*Exercise details:* Report how many lines in the material below contain the word "What". Give only the number.

(Data items)

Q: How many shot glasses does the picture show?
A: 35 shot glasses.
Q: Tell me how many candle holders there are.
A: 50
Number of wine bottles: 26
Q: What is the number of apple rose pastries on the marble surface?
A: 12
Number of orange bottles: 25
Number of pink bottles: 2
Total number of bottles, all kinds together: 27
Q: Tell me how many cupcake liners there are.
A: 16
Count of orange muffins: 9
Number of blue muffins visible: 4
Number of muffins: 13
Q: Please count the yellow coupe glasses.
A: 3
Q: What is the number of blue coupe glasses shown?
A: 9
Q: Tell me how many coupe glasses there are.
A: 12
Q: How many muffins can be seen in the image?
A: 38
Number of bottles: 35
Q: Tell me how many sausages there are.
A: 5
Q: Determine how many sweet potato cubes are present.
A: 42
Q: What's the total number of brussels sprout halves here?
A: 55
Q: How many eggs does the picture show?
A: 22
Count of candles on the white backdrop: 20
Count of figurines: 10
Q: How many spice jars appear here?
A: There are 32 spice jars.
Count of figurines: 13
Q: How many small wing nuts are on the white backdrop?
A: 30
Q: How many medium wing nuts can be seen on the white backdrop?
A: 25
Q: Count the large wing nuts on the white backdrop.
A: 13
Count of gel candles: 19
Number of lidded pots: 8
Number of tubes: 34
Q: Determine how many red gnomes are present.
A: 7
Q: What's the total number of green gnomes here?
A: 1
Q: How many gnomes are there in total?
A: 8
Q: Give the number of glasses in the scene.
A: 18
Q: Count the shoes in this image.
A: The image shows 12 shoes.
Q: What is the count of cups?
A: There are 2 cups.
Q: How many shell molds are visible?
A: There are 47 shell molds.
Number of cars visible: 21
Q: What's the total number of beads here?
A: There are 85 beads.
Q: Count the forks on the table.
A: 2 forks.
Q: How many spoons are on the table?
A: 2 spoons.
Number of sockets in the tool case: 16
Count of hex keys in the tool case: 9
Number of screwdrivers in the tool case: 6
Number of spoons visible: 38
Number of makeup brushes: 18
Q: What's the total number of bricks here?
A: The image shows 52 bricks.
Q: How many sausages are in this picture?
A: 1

*Task result:* 7